For more information, visit the project wiki page.
Firefox's network error pages are familiar to everyone.
But they're not very useful. Most people, if they're like me, see this wall of text and interpret it to mean "the internet broke and we have no idea why."
The fundamental question users want answered when they see this is: is there something I can do to fix this?
Now, the architecture of the internet makes it fairly hard to actually pinpoint why a network is down.
As James Fallows explains in his article "The Connection Has Been Reset" from The Atlantic's March 2008 issue...
some national governments even exploit this to prevent their people from seeing things that the government doesn't want them to see.
All this means that a "server not found" error page could have been raised because...
the user's network connection got unplugged...
or it could be because their local router is down...
or it could be because their ISP is having problems...
or because their corporation is blocking access to the site...
or because their government is...
or it could be because the site is actually down.
Firefox should do its best to answer that fundamental question: is there something I can do to fix this and get where I want to go?
Enter Herdict.
Herdict is a project of the Berkman Center for Internet & Society at Harvard University, a brainchild of Professor Jonathan Zittrain, that attempts to use crowdsourcing to generate a global picture of internet connectivity.

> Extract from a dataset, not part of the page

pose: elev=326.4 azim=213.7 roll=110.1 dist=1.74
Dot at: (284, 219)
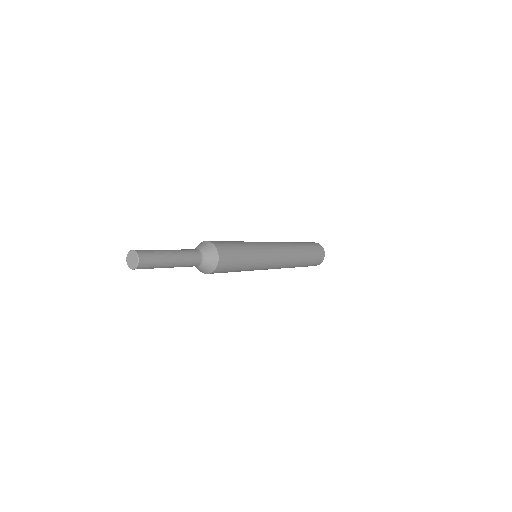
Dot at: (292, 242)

Put simply, it uses the power of the internet itself to ask the question: can other people on the internet see this site? If so, who?
Firefox can use the answers to these questions to help answer the user's fundamental question: is there something I can do to fix this?
This Labs Experiment is an attempt at picturing what Firefox-Herdict integration might look like.
It's intended to be as unintrusive as possible to the user experience, so it only aims to improve upon the already notoriously unhelpful network error pages.
Rather than being a final solution, this Labs Experiment is intended to build mindshare and catalyze discussion about what a better network error page might look like...
in keeping with Mozilla's tradition of creating things that do stuff to make the internet better.